▶ Actividades propuestas
**a.** Según el texto sobre el MIT, ¿en qué siglo se fundó el Instituto de Tecnología de Massachusetts?
**b.** Transcribe del texto sobre el MIT el fragmento que empieza en "Saliendo por la" y acaba en "solera del anterior.".

▶ Texto del ejercicio

Saliendo por la larguísima avenida Massachusetts hacia el río, llegaríamos directamente (la misma línea roja del metro, pero en sentido contrario al anterior, nos llevaría ahora en pocos minutos) al no muy lejano Instituto de Tecnología de Massachusetts, el famoso MIT (que los locales, al deletrearlo, conocen como el “em-ai-tí”), la segunda de las dos universidades aludidas. Situada también a la orilla del río pero más al este y más cercana al centro de Boston, fue fundada en el siglo XIX y es de menor tamaño. Su campus conforma una pequeña ciudad, sin el empaque ni la solera del anterior.
Sus edificios, de grandes dimensiones, son ya de corte moderno y contrastan la solidez y desnudez de hormigón de algunos con otros de atrevido diseño abierto y nuevos materiales; el mayor de ellos, cuya entrada sorprende por sus columnas y su entrada de altos techos, consta de un interminable pasillo central del que salen otros laterales, todos abarrotados por alumnos, profesores y demás personal que van y vienen de continuo, a la manera de un hormiguero humano.

▶ Datos de origen

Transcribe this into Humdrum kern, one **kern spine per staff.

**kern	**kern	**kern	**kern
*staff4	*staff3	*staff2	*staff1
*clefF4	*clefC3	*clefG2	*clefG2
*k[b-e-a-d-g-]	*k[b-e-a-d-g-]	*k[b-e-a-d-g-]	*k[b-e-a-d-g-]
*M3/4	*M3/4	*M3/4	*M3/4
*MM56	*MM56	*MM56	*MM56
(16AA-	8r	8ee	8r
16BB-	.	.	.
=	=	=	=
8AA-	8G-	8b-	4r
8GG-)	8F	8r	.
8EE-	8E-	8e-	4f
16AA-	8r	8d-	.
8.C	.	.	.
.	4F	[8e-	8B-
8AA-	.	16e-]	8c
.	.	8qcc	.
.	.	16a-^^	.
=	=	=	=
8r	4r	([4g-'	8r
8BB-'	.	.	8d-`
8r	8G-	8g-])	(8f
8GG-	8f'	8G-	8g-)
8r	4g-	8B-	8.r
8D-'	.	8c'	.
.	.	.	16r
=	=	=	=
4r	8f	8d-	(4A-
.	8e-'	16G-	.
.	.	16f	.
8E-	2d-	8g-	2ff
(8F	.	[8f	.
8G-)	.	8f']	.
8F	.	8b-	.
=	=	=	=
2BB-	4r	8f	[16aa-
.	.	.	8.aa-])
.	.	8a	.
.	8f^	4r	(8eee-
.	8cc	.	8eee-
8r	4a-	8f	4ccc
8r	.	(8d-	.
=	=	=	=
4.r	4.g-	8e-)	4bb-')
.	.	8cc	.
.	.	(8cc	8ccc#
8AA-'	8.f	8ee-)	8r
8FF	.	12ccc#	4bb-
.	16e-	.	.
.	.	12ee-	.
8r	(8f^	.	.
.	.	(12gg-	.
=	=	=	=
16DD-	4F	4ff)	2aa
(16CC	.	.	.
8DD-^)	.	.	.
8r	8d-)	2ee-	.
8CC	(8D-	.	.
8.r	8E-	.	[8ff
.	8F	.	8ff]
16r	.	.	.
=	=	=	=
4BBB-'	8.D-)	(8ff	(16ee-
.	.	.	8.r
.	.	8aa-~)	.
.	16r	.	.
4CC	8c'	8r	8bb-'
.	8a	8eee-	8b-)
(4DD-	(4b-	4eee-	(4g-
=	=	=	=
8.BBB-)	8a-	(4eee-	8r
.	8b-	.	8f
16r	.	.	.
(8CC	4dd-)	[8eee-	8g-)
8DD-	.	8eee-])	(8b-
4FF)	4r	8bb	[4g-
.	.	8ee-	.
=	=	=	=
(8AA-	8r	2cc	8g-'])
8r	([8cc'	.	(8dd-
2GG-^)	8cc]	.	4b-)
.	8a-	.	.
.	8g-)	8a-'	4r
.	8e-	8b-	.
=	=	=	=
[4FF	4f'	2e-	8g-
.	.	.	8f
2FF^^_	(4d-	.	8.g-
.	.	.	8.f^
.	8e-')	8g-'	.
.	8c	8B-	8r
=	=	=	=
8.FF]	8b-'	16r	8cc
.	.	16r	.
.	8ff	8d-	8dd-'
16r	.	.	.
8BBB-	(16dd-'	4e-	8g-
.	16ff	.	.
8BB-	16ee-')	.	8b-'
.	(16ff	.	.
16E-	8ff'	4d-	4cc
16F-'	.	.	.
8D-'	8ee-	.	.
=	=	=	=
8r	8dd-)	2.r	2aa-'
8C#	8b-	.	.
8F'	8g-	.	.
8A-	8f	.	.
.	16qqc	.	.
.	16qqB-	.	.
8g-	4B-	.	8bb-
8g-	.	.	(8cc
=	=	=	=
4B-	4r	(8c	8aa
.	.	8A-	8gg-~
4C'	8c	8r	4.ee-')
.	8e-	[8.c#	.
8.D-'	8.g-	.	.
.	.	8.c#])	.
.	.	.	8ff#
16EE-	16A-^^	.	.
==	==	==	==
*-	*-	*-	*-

▶ Soluciones
**a.** En el siglo XIX.

**b.**
Saliendo por la larguísima avenida Massachusetts hacia el río, llegaríamos directamente (la misma línea roja del metro, pero en sentido contrario al anterior, nos llevaría ahora en pocos minutos) al no muy lejano Instituto de Tecnología de Massachusetts, el famoso MIT (que los locales, al deletrearlo, conocen como el “em-ai-tí”), la segunda de las dos universidades aludidas. Situada también a la orilla del río pero más al este y más cercana al centro de Boston, fue fundada en el siglo XIX y es de menor tamaño. Su campus conforma una pequeña ciudad, sin el empaque ni la solera del anterior.